CONSIGNE ▸ Relevez dans le texte ci-dessous chaque affirmation introduite par le mot « oui », et citez-la en entier.

TEXTE ▸
■ ■ ■ ■ ■ ■ ■
En commençant à lire
votre discours sur la commémoration de la rafle du Vel’d’hiv, j’ai
éprouvé de la reconnaissance envers vous. En effet, au regard d’une longue
tradition de dirigeants politiques, de droite, comme de gauche, qui, au passé
et au présent, se sont défaussés quant à la participation et à la
responsabilité de la France dans la déportation des personnes d’origine juive
vers les camps de la mort, vous avez pris une position claire et dénuée
d’ambiguïté : oui la France est responsable de la déportation, oui il y a
bien eu un antisémitisme, en France, avant et après la seconde guerre mondiale.
Oui, il faut continuer à combattre toutes les formes de racisme. J’ai vu ces
positions comme étant en continuité avec votre courageuse déclaration faite en
Algérie, selon laquelle le colonialisme constitue un crime contre l’humanité.
Pour
être tout à fait franc, j’ai été plutôt agacé par le fait que vous ayez invité
Benjamin Netanyahou, qui est incontestablement à ranger dans la catégorie des
oppresseurs, et ne saurait donc s’afficher en représentant des victimes d’hier.
Certes, je connais depuis longtemps l’impossibilité de séparer la mémoire de la
politique. Peut-être déployez-vous une stratégie sophistiquée, encore non
révélée, visant à contribuer à la réalisation d’un compromis équitable, au
Proche-Orient ?
■ ■ ■ ■ ■ ■ ■
Entrées tirées d'une collection ▸
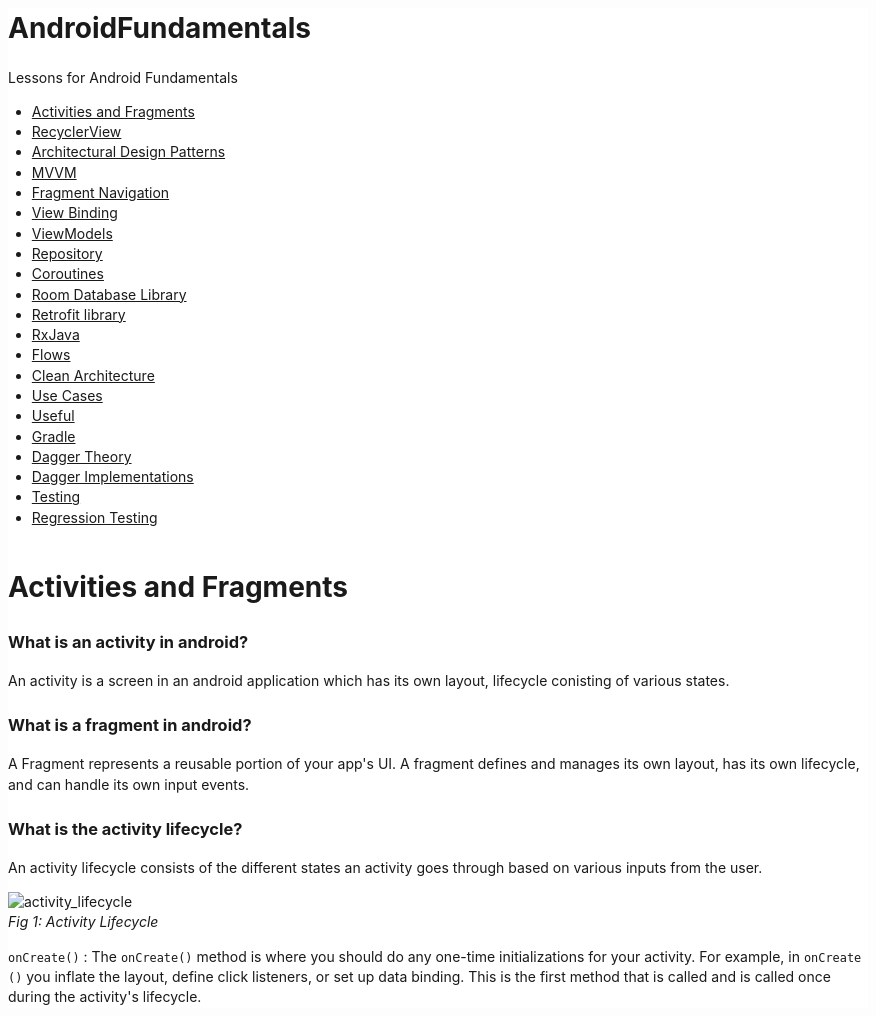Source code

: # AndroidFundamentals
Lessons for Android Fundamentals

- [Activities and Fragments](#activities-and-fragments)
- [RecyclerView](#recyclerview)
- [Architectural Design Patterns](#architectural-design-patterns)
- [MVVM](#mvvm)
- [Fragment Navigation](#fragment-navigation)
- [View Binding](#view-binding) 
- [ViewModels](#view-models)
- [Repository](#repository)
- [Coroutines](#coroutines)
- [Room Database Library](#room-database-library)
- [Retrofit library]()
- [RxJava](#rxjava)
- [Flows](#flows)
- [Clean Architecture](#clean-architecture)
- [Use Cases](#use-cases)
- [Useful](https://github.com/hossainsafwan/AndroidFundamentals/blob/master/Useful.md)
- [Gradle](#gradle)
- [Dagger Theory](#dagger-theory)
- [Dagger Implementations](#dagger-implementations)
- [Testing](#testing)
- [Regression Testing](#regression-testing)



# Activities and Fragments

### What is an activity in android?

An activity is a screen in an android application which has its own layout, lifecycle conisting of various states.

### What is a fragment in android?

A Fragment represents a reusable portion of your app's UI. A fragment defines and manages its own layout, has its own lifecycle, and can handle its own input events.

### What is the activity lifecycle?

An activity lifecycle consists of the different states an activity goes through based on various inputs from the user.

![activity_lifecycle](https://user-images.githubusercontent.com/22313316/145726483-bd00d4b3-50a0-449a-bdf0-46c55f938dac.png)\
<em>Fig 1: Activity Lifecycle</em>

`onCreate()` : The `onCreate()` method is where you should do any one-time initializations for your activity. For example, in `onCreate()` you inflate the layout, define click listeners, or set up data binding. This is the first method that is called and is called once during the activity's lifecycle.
■ ■ ■ ■ ■ ■ ■
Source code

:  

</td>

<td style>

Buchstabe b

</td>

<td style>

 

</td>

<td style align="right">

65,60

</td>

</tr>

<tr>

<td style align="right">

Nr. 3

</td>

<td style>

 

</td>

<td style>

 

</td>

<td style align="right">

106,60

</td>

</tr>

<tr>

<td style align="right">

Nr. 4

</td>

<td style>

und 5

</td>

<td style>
■ ■ ■ ■ ■ ■ ■
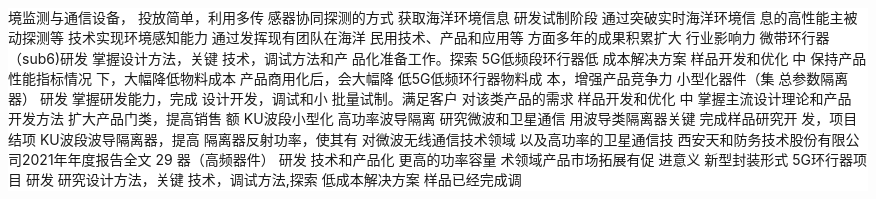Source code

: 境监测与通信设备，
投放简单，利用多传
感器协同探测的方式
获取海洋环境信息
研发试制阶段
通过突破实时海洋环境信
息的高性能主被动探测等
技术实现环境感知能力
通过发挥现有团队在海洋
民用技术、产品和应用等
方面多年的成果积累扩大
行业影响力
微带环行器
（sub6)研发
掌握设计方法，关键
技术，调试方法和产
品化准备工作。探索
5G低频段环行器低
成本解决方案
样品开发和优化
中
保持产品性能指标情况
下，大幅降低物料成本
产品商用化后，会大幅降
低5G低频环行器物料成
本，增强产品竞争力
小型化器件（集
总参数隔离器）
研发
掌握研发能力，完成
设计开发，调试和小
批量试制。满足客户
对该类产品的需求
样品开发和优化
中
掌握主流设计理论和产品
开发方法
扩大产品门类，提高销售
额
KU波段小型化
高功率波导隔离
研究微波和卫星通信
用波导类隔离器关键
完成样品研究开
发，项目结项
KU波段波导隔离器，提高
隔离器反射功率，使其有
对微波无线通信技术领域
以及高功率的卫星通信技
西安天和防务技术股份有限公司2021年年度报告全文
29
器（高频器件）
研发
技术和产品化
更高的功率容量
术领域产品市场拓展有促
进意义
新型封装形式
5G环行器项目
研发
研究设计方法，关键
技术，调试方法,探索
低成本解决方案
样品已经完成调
■ ■ ■ ■ ■ ■ ■
RÉPONSE ▸
- oui la France est responsable de la déportation
- oui il y a bien eu un antisémitisme, en France, avant et après la seconde guerre mondiale
- Oui, il faut continuer à combattre toutes les formes de racisme